John Gruber: Apple working on ‘the biggest camera jump ever’ for the next iPhone

iPhone 6 camera focus pixels

In the latest episode of The Talk Show, famed Apple pundit John Gruber mentions that he’s heard “from a birdie of a birdie” that Apple is working on the “biggest camera jump ever” for the next iPhone, as first noted by The Tech Block.

He’s heard little in terms of camera features aside from a brief mention of a “weird two-lens system” that should take the next iPhone’s camera into “DSLR quality imagery,” those are Gruber’s exact words.

Apple’s been using a five-element lens design for iPhone back cameras since the 2011 introduction of the iPhone 4s.

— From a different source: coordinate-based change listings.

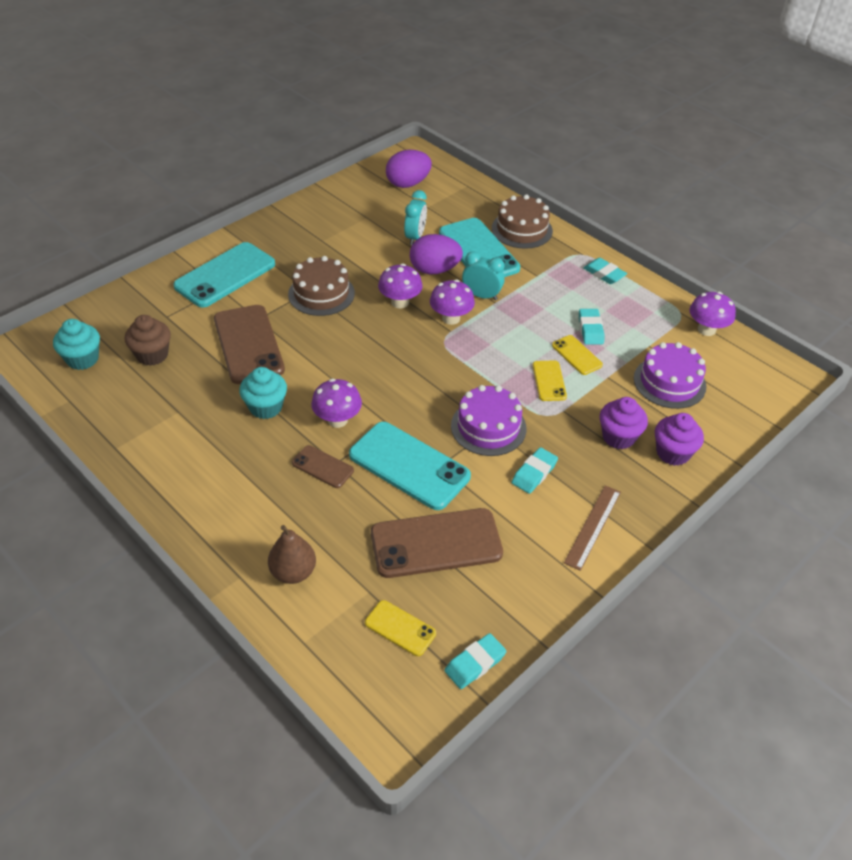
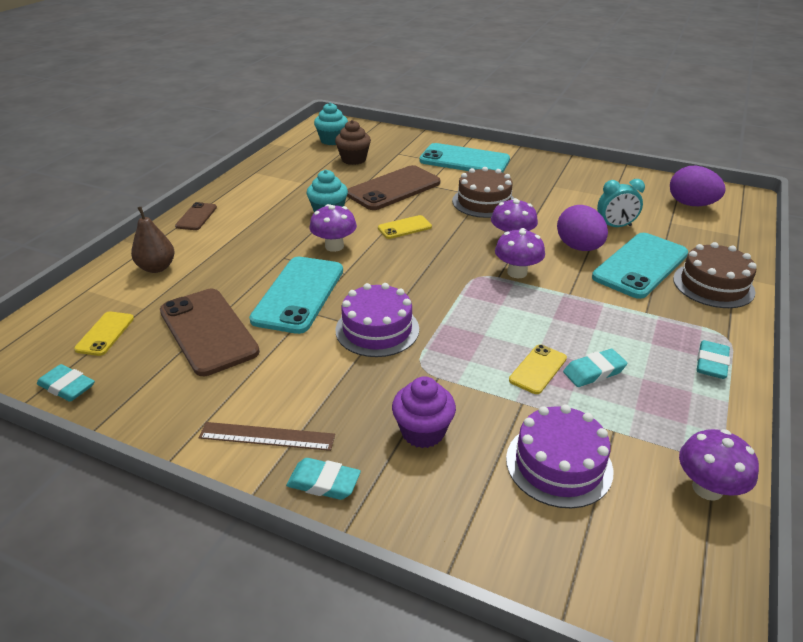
camera: 70 degrees right, 10 degrees down
(322, 467) = (275, 253): brown phone -> brown phone (196, 217)
(481, 296) = (570, 283): turquoise clock -> none
(534, 473) = (327, 374): turquoise eraser -> turquoise eraser (324, 483)
(549, 381) = (477, 356): yellow phone -> yellow phone (404, 227)
(673, 453) = (425, 490): purple cupcake -> none

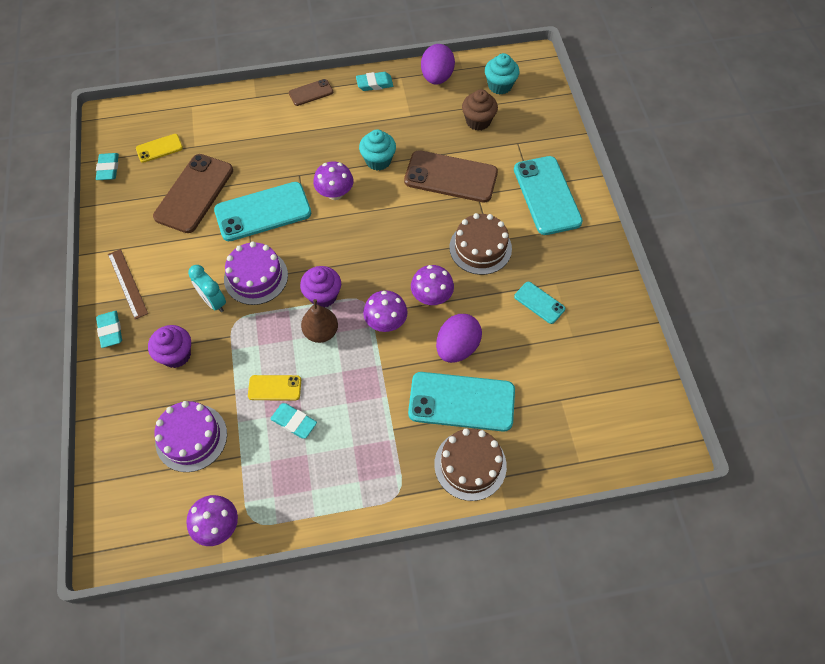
camera: 55 degrees right, 25 degrees up
(157, 268) = (237, 120): brown pear -> brown pear (321, 332)
(404, 227) = (395, 219): yellow phone -> none
(449, 296) = (323, 295): none -> purple cupcake
(566, 198) = (539, 303): none -> turquoise phone
(615, 226) = (516, 359): turquoise clock -> turquoise clock (213, 301)
(691, 204) = (612, 405): purple egg -> purple egg (437, 77)
(711, 363) = (354, 493): turquoise eraser -> turquoise eraser (374, 84)

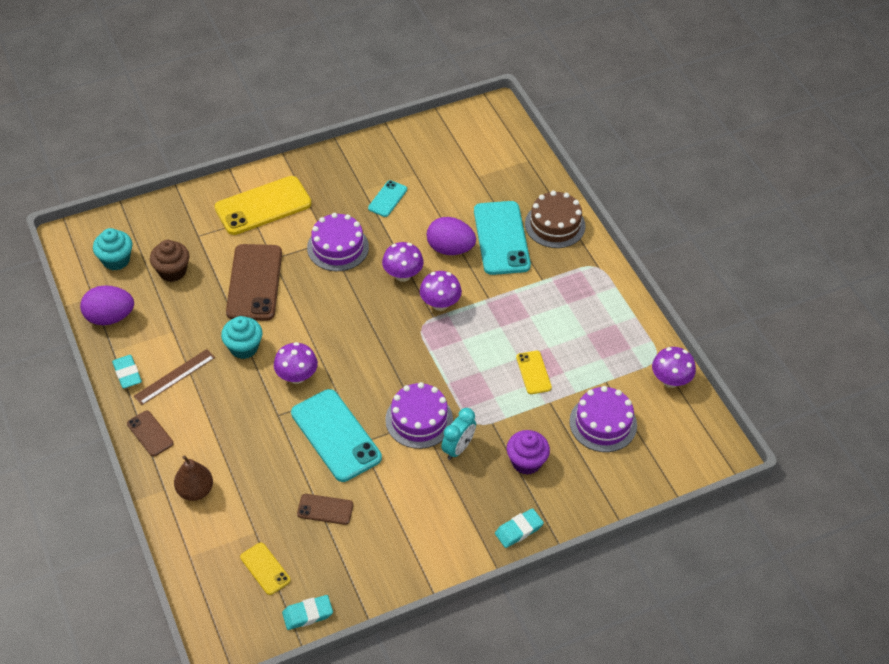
camera: 105 degrees left, 10 degrees down
(128, 283) = (459, 534): brown ruler -> brown ruler (174, 376)
(194, 193) = (325, 509): brown phone -> brown phone, size x0.50
(294, 422) = (561, 350): turquoise eraser -> none
(321, 332) = (465, 350): brown pear -> brown pear (195, 490)
(323, 295) = (425, 358): purple cupcake -> none
(480, 248) = (338, 247): brown cake -> purple cake
(547, 195) = (263, 206): turquoise phone -> yellow phone

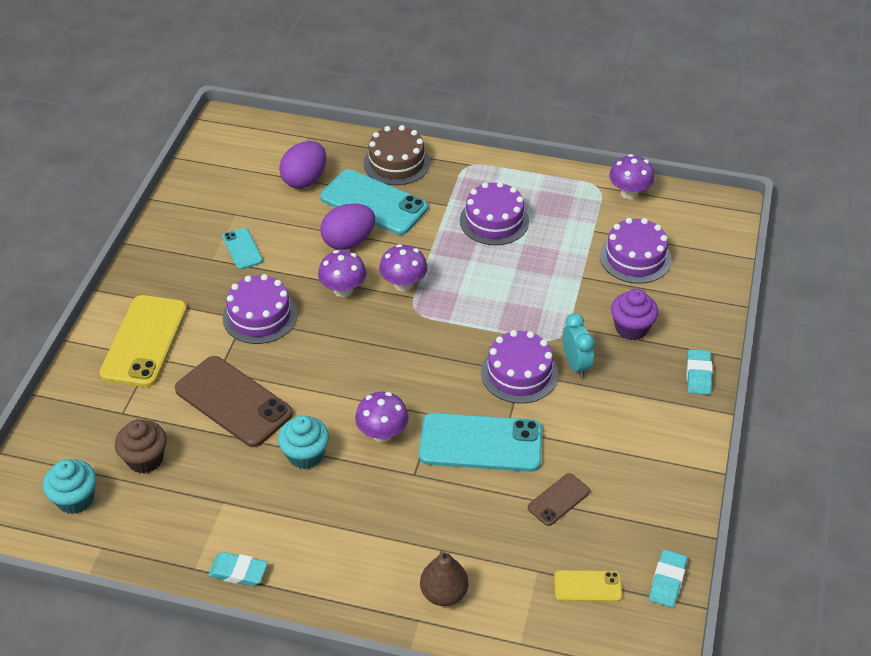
camera: 50 degrees left, 5 degrees down
(110, 317) = (147, 546): purple egg -> purple egg (305, 180)
(150, 433) = (336, 594): brown phone -> none
(174, 376) = (283, 532): brown ruler -> none
(533, 372) = (541, 268): yellow phone -> none
(554, 316) = (494, 221): none -> purple cake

“The specific thing I heard is that next years camera might be the biggest camera jump ever,” he said on the show. “I don’t even know what sense this makes, but I’ve heard that it’s some kind of weird two-lens system where the back camera uses two lenses and it somehow takes it up into DSLR quality imagery.”

He didn’t mention anything in terms of the CMOS brand Apple might use. The iPhones and iPads traditionally use CMOS sensors for the rear camera supplied by Sony, with the latest models ditching OmniVision parts for the front-facing camera in favor of Sony.

Interestingly enough, the Japanese consumer electronics giant announced yesterday its next-generation smartphone camera sensor featuring a 21-megapixel Exmor RS IMX230 sensor that can shoot video in 4K resolutions using HDR image technology and fit inside a tiny 1/2.4-inch design.

iPhone 6 gray silver gold back camera

The sensor could easily make its way onto future iPhones and iPads.

It’s unclear whether Gruber was referring to Sony’s newly announced sensor. It’s entirely conceivable that the two-lens system Gruber briefly talked about would bring interchangeable lenses to the next iPhone.

Apple owns numerous patents related to mobile photography, including a high-resolution iPhone camera with optical zoom, a Lytro-like refocus able camera technology and another one detailing interchangeable iPhone camera lenses, pictured below.

That invention would allow for interchangeable camera lenses like those used in DSLRs and other mid-to-high-end cameras, thanks to a fastening mechanism that would use a series of small bayonet mounts located on both the phone and the lens.

Apple patent (interchangeable camera lens 001)

“Rotating the lens in one direction would align the bayonets on both ends, attaching the lens to the camera,” explains ArsTechnica. “Rotating it in the opposite direction would detach them.”

Gruber is clearly among people in the know. Not only is he privy to the inner workings of the California firm, his opinions and reactions to Apple news published at Daring Fireball, his personal blog, reverberate around the blogosphere.